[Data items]
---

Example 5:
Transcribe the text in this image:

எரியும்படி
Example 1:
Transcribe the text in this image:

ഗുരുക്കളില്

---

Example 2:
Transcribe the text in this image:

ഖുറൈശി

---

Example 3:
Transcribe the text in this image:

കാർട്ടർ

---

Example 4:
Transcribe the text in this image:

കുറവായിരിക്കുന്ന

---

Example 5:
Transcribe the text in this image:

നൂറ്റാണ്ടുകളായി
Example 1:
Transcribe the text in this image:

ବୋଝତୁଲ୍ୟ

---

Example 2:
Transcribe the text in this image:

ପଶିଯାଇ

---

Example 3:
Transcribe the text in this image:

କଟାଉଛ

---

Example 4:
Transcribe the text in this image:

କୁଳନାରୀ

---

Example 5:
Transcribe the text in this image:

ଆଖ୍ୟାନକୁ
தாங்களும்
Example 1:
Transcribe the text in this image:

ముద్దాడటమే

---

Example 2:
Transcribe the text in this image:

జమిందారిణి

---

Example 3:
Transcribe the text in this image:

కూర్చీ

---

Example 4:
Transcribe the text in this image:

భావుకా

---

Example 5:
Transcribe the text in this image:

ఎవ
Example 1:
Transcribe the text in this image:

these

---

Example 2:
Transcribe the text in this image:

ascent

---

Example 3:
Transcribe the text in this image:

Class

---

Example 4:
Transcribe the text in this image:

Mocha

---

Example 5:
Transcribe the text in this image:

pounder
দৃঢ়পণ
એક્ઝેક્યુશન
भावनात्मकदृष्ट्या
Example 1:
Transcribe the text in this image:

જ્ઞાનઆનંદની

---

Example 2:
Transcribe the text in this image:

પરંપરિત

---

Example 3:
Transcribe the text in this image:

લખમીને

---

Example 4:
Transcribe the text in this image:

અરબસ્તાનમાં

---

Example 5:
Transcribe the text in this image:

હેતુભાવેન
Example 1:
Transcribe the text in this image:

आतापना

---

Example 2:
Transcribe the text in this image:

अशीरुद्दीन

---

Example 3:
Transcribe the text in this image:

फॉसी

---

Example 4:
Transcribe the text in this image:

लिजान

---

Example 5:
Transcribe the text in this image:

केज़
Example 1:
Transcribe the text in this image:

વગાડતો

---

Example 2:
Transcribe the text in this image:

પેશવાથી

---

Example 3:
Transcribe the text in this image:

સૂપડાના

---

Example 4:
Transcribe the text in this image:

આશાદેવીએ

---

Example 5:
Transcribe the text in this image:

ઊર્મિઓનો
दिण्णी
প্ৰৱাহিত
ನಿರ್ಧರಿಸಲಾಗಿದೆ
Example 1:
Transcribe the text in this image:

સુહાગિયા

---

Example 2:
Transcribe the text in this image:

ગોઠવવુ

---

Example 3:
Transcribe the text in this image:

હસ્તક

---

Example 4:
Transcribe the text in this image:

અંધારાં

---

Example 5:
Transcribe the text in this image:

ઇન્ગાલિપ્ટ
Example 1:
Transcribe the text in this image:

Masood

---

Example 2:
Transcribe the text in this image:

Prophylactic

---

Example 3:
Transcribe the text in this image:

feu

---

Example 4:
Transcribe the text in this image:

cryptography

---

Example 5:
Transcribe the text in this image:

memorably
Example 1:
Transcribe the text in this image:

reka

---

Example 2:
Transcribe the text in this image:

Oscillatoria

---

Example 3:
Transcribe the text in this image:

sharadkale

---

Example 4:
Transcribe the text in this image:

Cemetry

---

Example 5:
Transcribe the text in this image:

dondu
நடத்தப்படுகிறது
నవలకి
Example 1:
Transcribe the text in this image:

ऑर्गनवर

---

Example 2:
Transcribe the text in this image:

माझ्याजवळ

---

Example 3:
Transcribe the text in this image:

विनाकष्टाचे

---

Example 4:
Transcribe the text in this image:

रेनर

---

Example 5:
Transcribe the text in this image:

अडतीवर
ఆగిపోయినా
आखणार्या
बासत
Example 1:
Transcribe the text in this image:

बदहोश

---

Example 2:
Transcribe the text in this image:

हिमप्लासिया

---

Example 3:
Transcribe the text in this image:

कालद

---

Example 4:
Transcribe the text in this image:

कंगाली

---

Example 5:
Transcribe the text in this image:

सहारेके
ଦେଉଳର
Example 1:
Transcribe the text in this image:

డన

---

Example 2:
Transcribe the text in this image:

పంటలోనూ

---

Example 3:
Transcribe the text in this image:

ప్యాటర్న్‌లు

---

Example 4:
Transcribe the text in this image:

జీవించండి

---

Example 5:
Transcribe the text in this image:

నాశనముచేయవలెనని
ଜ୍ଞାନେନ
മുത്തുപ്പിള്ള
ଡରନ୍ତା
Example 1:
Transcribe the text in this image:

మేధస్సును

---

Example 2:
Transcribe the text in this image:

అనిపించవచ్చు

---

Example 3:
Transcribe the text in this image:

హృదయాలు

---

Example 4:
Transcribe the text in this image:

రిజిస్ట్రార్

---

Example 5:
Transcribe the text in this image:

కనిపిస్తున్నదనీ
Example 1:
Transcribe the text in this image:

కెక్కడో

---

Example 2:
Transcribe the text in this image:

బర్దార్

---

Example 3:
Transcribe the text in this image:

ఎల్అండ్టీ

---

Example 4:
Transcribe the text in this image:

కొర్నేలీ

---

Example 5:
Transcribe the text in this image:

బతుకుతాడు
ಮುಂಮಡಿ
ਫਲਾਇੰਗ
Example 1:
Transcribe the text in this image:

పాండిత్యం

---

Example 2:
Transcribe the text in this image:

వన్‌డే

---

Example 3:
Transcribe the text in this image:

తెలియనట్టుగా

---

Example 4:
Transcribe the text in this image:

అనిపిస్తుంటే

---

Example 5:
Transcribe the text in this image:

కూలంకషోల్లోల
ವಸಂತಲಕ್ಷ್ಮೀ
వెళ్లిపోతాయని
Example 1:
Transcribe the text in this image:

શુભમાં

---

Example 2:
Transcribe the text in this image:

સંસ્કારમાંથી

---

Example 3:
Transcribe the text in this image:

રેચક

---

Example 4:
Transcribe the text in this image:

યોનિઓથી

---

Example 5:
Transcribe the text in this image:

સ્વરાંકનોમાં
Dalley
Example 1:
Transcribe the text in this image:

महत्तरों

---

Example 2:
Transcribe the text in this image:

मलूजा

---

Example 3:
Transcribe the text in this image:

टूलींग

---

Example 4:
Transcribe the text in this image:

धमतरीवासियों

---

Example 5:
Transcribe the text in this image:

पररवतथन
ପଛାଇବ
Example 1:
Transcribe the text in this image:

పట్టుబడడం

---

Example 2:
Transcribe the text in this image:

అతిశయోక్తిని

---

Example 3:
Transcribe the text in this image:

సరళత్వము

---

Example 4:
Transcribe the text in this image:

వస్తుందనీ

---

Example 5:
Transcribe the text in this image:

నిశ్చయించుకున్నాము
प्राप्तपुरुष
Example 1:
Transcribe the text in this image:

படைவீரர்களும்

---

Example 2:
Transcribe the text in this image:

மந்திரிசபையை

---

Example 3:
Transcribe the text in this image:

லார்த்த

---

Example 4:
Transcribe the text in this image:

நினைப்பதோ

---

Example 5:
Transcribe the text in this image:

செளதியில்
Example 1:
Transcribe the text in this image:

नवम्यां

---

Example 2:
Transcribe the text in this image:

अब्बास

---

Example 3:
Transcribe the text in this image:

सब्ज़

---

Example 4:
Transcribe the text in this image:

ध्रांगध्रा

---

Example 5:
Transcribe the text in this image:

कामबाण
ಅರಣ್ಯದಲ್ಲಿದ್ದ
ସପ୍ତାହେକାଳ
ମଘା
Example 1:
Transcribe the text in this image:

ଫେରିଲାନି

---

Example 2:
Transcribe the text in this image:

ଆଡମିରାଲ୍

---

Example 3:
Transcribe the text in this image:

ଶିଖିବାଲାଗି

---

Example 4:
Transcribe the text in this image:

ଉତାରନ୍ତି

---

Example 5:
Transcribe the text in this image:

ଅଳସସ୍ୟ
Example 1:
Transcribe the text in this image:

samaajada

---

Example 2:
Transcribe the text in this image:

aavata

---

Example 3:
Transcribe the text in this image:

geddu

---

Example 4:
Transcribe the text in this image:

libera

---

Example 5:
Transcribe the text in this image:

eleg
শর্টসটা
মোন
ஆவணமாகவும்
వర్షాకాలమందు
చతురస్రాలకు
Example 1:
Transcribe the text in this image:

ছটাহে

#### WHAT IS NEEDED
Copy the items above verbatim, starting at the very beginning and stopping after the line that contains "भावनात्मकदृष्ट्या", with that line included.

#### ANSWER FOR THE TASK
---

Example 5:
Transcribe the text in this image:

எரியும்படி
Example 1:
Transcribe the text in this image:

ഗുരുക്കളില്

---

Example 2:
Transcribe the text in this image:

ഖുറൈശി

---

Example 3:
Transcribe the text in this image:

കാർട്ടർ

---

Example 4:
Transcribe the text in this image:

കുറവായിരിക്കുന്ന

---

Example 5:
Transcribe the text in this image:

നൂറ്റാണ്ടുകളായി
Example 1:
Transcribe the text in this image:

ବୋଝତୁଲ୍ୟ

---

Example 2:
Transcribe the text in this image:

ପଶିଯାଇ

---

Example 3:
Transcribe the text in this image:

କଟାଉଛ

---

Example 4:
Transcribe the text in this image:

କୁଳନାରୀ

---

Example 5:
Transcribe the text in this image:

ଆଖ୍ୟାନକୁ
தாங்களும்
Example 1:
Transcribe the text in this image:

ముద్దాడటమే

---

Example 2:
Transcribe the text in this image:

జమిందారిణి

---

Example 3:
Transcribe the text in this image:

కూర్చీ

---

Example 4:
Transcribe the text in this image:

భావుకా

---

Example 5:
Transcribe the text in this image:

ఎవ
Example 1:
Transcribe the text in this image:

these

---

Example 2:
Transcribe the text in this image:

ascent

---

Example 3:
Transcribe the text in this image:

Class

---

Example 4:
Transcribe the text in this image:

Mocha

---

Example 5:
Transcribe the text in this image:

pounder
দৃঢ়পণ
એક્ઝેક્યુશન
भावनात्मकदृष्ट्या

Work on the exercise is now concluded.